Given an array of positive and negative integers, what is the most efficient way to find the subarray with the maximum harmonic mean? Thanks!

• +13

 » 5 weeks ago, # |   +1 What is the source of this problem? Are there any other constraints?
•  » » 5 weeks ago, # ^ |   +3 This question came as a random thought as I was trying to create more questions for my school's judge. It is purely a matter of interest ^^
•  » » » 5 weeks ago, # ^ |   +4 Wouldn't it be just the maximum number in array?
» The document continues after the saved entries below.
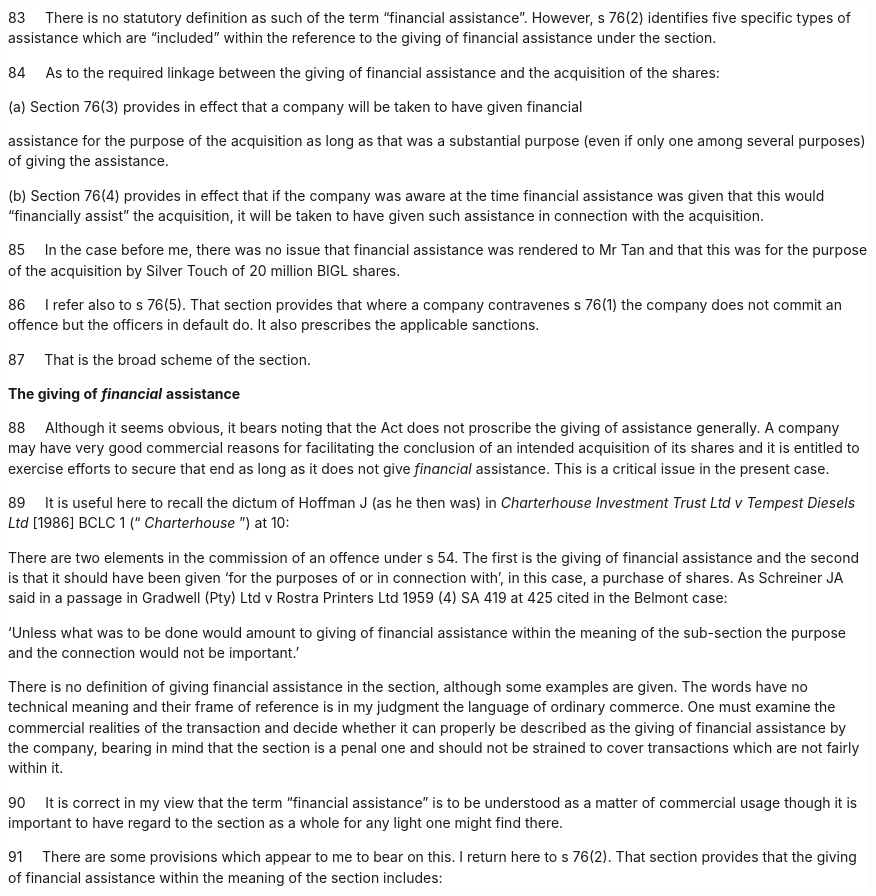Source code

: 83     There is no statutory definition as such of the term “financial assistance”. However, s 76(2) identifies five specific types of assistance which are “included” within the reference to the giving of financial assistance under the section. 

84     As to the required linkage between the giving of financial assistance and the acquisition of the shares: 

 (a) Section 76(3) provides in effect that a company will be taken to have given financial 


 assistance for the purpose of the acquisition as long as that was a substantial purpose (even if only one among several purposes) of giving the assistance. 

 (b) Section 76(4) provides in effect that if the company was aware at the time financial assistance was given that this would “financially assist” the acquisition, it will be taken to have given such assistance in connection with the acquisition. 

85     In the case before me, there was no issue that financial assistance was rendered to Mr Tan and that this was for the purpose of the acquisition by Silver Touch of 20 million BIGL shares. 

86     I refer also to s 76(5). That section provides that where a company contravenes s 76(1) the company does not commit an offence but the officers in default do. It also prescribes the applicable sanctions. 

87     That is the broad scheme of the section. 

**The giving of** **_financial_** **assistance** 

88     Although it seems obvious, it bears noting that the Act does not proscribe the giving of assistance generally. A company may have very good commercial reasons for facilitating the conclusion of an intended acquisition of its shares and it is entitled to exercise efforts to secure that end as long as it does not give _financial_ assistance. This is a critical issue in the present case. 

89     It is useful here to recall the dictum of Hoffman J (as he then was) in _Charterhouse Investment Trust Ltd v Tempest Diesels Ltd_ [1986] BCLC 1 (“ _Charterhouse_ ”) at 10: 

 There are two elements in the commission of an offence under s 54. The first is the giving of financial assistance and the second is that it should have been given ‘for the purposes of or in connection with’, in this case, a purchase of shares. As Schreiner JA said in a passage in Gradwell (Pty) Ltd v Rostra Printers Ltd 1959 (4) SA 419 at 425 cited in the Belmont case: 

 ‘Unless what was to be done would amount to giving of financial assistance within the meaning of the sub-section the purpose and the connection would not be important.’ 

 There is no definition of giving financial assistance in the section, although some examples are given. The words have no technical meaning and their frame of reference is in my judgment the language of ordinary commerce. One must examine the commercial realities of the transaction and decide whether it can properly be described as the giving of financial assistance by the company, bearing in mind that the section is a penal one and should not be strained to cover transactions which are not fairly within it. 

90     It is correct in my view that the term “financial assistance” is to be understood as a matter of commercial usage though it is important to have regard to the section as a whole for any light one might find there. 

91     There are some provisions which appear to me to bear on this. I return here to s 76(2). That section provides that the giving of financial assistance within the meaning of the section includes: 
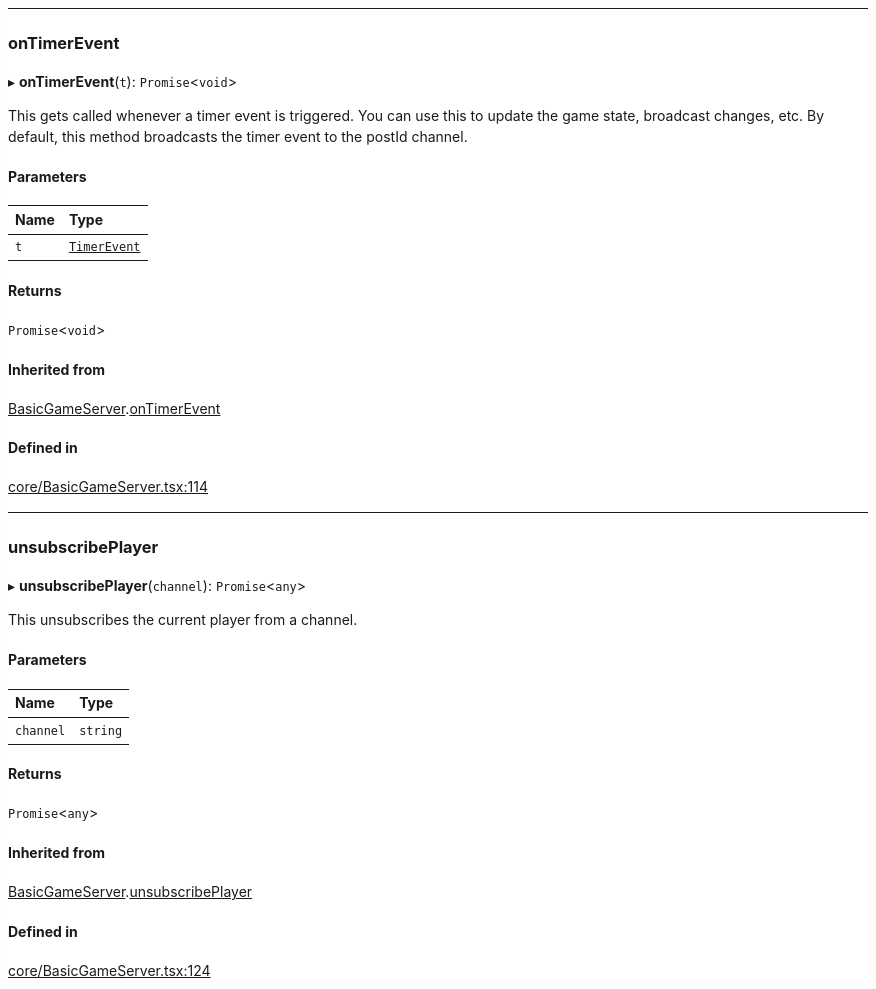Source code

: ___

### onTimerEvent

▸ **onTimerEvent**(`t`): `Promise`\<`void`\>

This gets called whenever a timer event is triggered. You can use this to update the game state, broadcast
changes, etc. By default, this method broadcasts the timer event to the postId channel.

#### Parameters

| Name | Type |
| :------ | :------ |
| `t` | [`TimerEvent`](../modules.md#timerevent) |

#### Returns

`Promise`\<`void`\>

#### Inherited from

[BasicGameServer](BasicGameServer.md).[onTimerEvent](BasicGameServer.md#ontimerevent)

#### Defined in

[core/BasicGameServer.tsx:114](https://github.com/fizx/devvit-phaser/blob/da39dfcea76f95c889f53fe4da2d1357fdd14986/src/core/BasicGameServer.tsx#L114)

___

### unsubscribePlayer

▸ **unsubscribePlayer**(`channel`): `Promise`\<`any`\>

This unsubscribes the current player from a channel.

#### Parameters

| Name | Type |
| :------ | :------ |
| `channel` | `string` |

#### Returns

`Promise`\<`any`\>

#### Inherited from

[BasicGameServer](BasicGameServer.md).[unsubscribePlayer](BasicGameServer.md#unsubscribeplayer)

#### Defined in

[core/BasicGameServer.tsx:124](https://github.com/fizx/devvit-phaser/blob/da39dfcea76f95c889f53fe4da2d1357fdd14986/src/core/BasicGameServer.tsx#L124)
•  » » » 5 weeks ago, # ^ |   +9 OK. That explains my weird feeling reading the problem. With no further constraints, there can be division by zero in calculating the harmonic mean of some subarrays due to negative inputs, for example with 1 -1. Even if input guarantees that this cannot happen or it is clarified that this doesn't count, the correct output can be large when the sum in the denominator only approximately cancels out. The correct output for 8 -9 -9 10 is 1440. If there's a particularly efficient way to search for such near-cancellations, it's at least not obvious to me.If instead all input is positive, then (unless you want the problem to be 'print the maximum of the input' in disguise) some constraint on the size of the subarrays to be considered seems appropriate.
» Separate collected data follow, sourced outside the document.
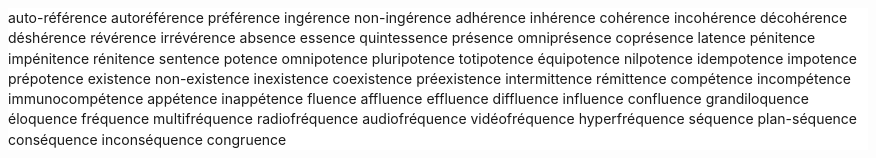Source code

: auto-référence
autoréférence
préférence
ingérence
non-ingérence
adhérence
inhérence
cohérence
incohérence
décohérence
déshérence
révérence
irrévérence
absence
essence
quintessence
présence
omniprésence
coprésence
latence
pénitence
impénitence
rénitence
sentence
potence
omnipotence
pluripotence
totipotence
équipotence
nilpotence
idempotence
impotence
prépotence
existence
non-existence
inexistence
coexistence
préexistence
intermittence
rémittence
compétence
incompétence
immunocompétence
appétence
inappétence
fluence
affluence
effluence
diffluence
influence
confluence
grandiloquence
éloquence
fréquence
multifréquence
radiofréquence
audiofréquence
vidéofréquence
hyperfréquence
séquence
plan-séquence
conséquence
inconséquence
congruence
•  » » » » 5 weeks ago, # ^ |   +3 Thank you! I honestly had not realised at first and you pointed out many insightful observations. That resolves the problem :)
 » 5 weeks ago, # | ← Rev. 2 →   +9 There is a stupid systematic way in $O(N \log^3 N)$. Assume without loss of generality that there is at least one positive element.Let $a_i = \frac 1{x_i}$ and $p_i$ be $\sum_{j = 1}^i a_j$ (prefix sum array of $a_i$).We wish to pick two endpoints $l$ and $r$ such that $\frac{r - l + 1}{\sum_{i=l}^r \frac 1{x_i}}$ is maximized. \begin{align} &\phantom{=.}\frac{r - l + 1}{\sum_{i=l}^r \frac 1{x_i}} \\ &= \frac{r - (l - 1)}{\sum_{i=(l - 1) + 1}^r \frac 1{x_i}} \\ \end{align}Let $l_0 = l - 1$, \begin{align} &= \frac{r - l_0}{\sum_{i=l_0 + 1}^r \frac 1{x_i}} \\ &= \frac{r - l_0}{p_r - p_{l_0}} \\ \end{align}We wish to maximize this value. We note for later that $p_r - p_{l_0}$ must be positive. We binary search on $k$ to find how many $0 \leq l_0 \leq r \leq N$ satisfy \begin{align} &= \frac{r - l_0}{p_r - p_{l_0}} \geq k \\ &= r - l_0 \geq p_rk - p_{l_0}k \\ &= r - p_rk \geq l - p_{l_0}k \\ \end{align}Let $b_i = i - p_ik$, then we want to check how many pairs $0 \leq l_0 \leq r \leq N$ satisfy $b_r \geq b_l$ AND $p_r > p_{l_0}$. This is a 3D partial order problem which can be solved using CDQ in $O(N \log^2 N)$. (Tutorial)For each iteration of the binary search, if no pairs $l_0, r$ are found, then $k$ is too high, otherwise, it's at least that value of $k$.Floating point accuracy is likely a big issue. The case where all elements are negative can be handled in a similar way.
•  » » 5 weeks ago, # ^ | ← Rev. 2 →   +1 Binary searching over $k$ probably requires some care, especially when you seem to claim $O(\log n)$ iterations as opposed to something like $O(\log \frac{1}{\varepsilon})$ iterations. The former is certainly achievable, for example by modifying your CDQ queries to provide a random sample and using that $(l_0, r)$ pair's highest possible value of $k$ as your next pivot, but isn't entirely obvious.Floating point accuracy is a very big issue. Unless the bounds are very small, I would prefer to do all arithmetic for this problem in exact arithmetic rather than risk running headfirst toward the limits of what floating-point types the compiler might provide. Obviously this makes arithmetic operations rather expensive, but this seems to be a necessary price to pay. I was already able to craft a testcase that will run afoul of the precision available in a double with $n = 8$ and $| a_i | \leq 1000$:When a = [1, 1, -979, -846, -729, 761, 884, 885], $p_8 = 2 + \frac{1}{6656 823 096 297 660} > p_2 = 2$, but when computed in doubles in the obvious way on my machine, $p_8 = p_2$.Come to think of it, for a fixed $l_0$, the largest harmonic mean is achieved by minimizing the slope $\frac{p_r - p_{l_0}}{r - l_0}$ among points $r > l_0$ with $p_r > p_{l_0}$, which is a convex-hull query, and can be answered in $O((\log n)^2)$ arithmetic operations per query by maintaining a segment tree of dynamic (lower) convex hulls and adding points $(x, p_x)$ in decreasing order of $p_x$.